If no Notices are filed, the trade mark will proceed to registration upon payment of the registration fees. Once the trade mark is registered, opposition to it cannot be lodged with the Trade Marks Office, except in certain limited circumstances. If a party wishes to oppose the registration of a trade mark after it has proceeded to registration, they will need to do so by application to the Federal Court, which will be very costly.
Your business may be the applicant for registration of a trade mark which has been opposed or may wish to oppose the registration of a trade mark. The business applying for registration of the trade mark is often referred to as the Applicant and the business opposing it, the Opponent.
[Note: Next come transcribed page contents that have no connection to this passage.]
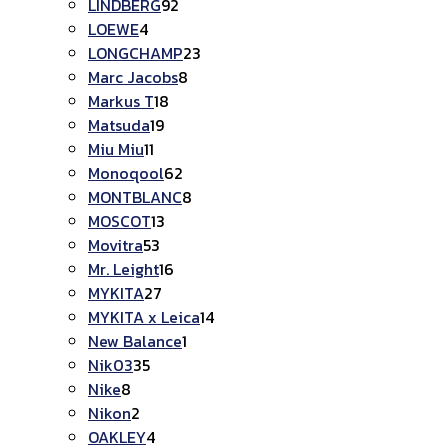
LINDBERG
92
LOEWE
4
LONGCHAMP
23
Marc Jacobs
8
Markus T
18
Matsuda
19
Miu Miu
11
Monoqool
62
MONTBLANC
8
MOSCOT
13
Movitra
53
Mr. Leight
16
MYKITA
27
MYKITA x Leica
14
New Balance
1
Nik03
35
Nike
8
Nikon
2
OAKLEY
4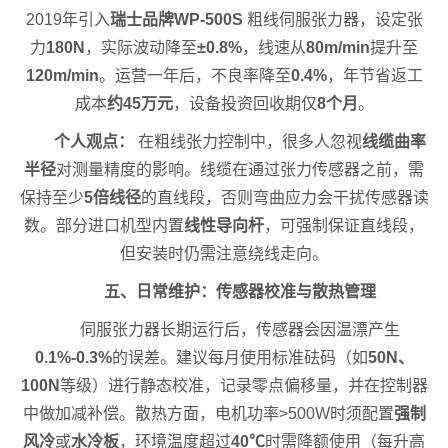
2019年引入
瑞士品牌
WP-500S
粗线伺服张力器，设定张
力
180N
，实际波动降至
±0.8%
，线速从
80m/min
提升至
120m/min
。运营一年后，不良率降至
0.4%
，年节省返工
成本
约45万元
，设备投资回收期仅
8个月
。
个人观点：
在粗线张力控制中，很多人忽视
线缆曲率
半径
对测量精度的影响。线缆在通过张力传感器之前，需
保持至少
5倍线径
的直线段，否则弯曲应力会干扰传感器读
数。部分进口机型内置
线性导向杆
，可强制保证直线段，
但安装时仍需注意绕线走向。
五、日常维护：传感器校准与散热管理
伺服张力器长期运行后，传感器会因温漂产生
0.1%-0.3%
的误差。建议每月使用标准砝码（如
50N、
100N
等级）进行静态校准，记录零点偏移量，并在控制器
中做加减补偿。散热方面，电机功率>500W时须配置
强制
风冷
或
水冷板
，环境温度超过
40℃
时需降额使用（每升高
The registration of a trade mark may only be opposed on a limited number of specific grounds, including whether another person has better rights to the trade mark than the Applicant, or that the trade mark should not have been registered, including that it is not capable of operating as a trade mark.
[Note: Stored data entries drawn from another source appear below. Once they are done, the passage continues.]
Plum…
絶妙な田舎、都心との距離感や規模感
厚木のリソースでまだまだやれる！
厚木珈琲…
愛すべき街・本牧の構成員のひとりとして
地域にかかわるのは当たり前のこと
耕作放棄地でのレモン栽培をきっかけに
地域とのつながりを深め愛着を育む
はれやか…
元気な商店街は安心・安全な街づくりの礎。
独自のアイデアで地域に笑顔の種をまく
The opposition proceedings are adversarial, in that each party puts forward its evidence to support or defend the opposition. The period in which each party has to submit its evidence and submissions is tightly controlled. The Opponent must file its Evidence in Support to the grounds of opposition within three (3) months of the request to do so by the Trade Marks Office. The Applicant may then file its Evidence in Answer within three (3) months, and the Opponent may then file Evidence in Reply within three (3) months after the Evidence in Answer has been filed.
Once the evidence rounds are completed, each party files its submissions (arguments) to the opposition and may elect to attend a hearing at the Trade Marks Office in Canberra to present their case to a Hearing Officer of the Trade Marks Office.
The Hearing Office will then make their decision as to whether the Opponent has successfully opposed registration of the trade mark or not. If the opposition is successful then the trade mark will NOT proceed to registration. If the opposition is not successful the trade mark will proceed to registration.
The cost of an opposition is related to the costs of collecting evidence to support or refute the grounds of opposition and the submissions (argument). As such costs will depend on the extent of the evidence available and the complexity of the submissions.
Costs are awarded in opposition proceedings to the party that wins the opposition. However, costs are governed by a scale of costs contained in the regulations to the Trade Marks Act 1995 (Cth), and rarely exceed several thousand dollars. They are not based on how much each party spends on representation in the opposition.
If a business loses an opposition and is using the trade mark that it sought registration of, there may be a possibility that such use infringes the rights of the opponent. As such, conflicts relating to trade mark rights that are played out in oppositions may have wider repercussions, on which advice should be taken at an early stage of the opposition proceedings.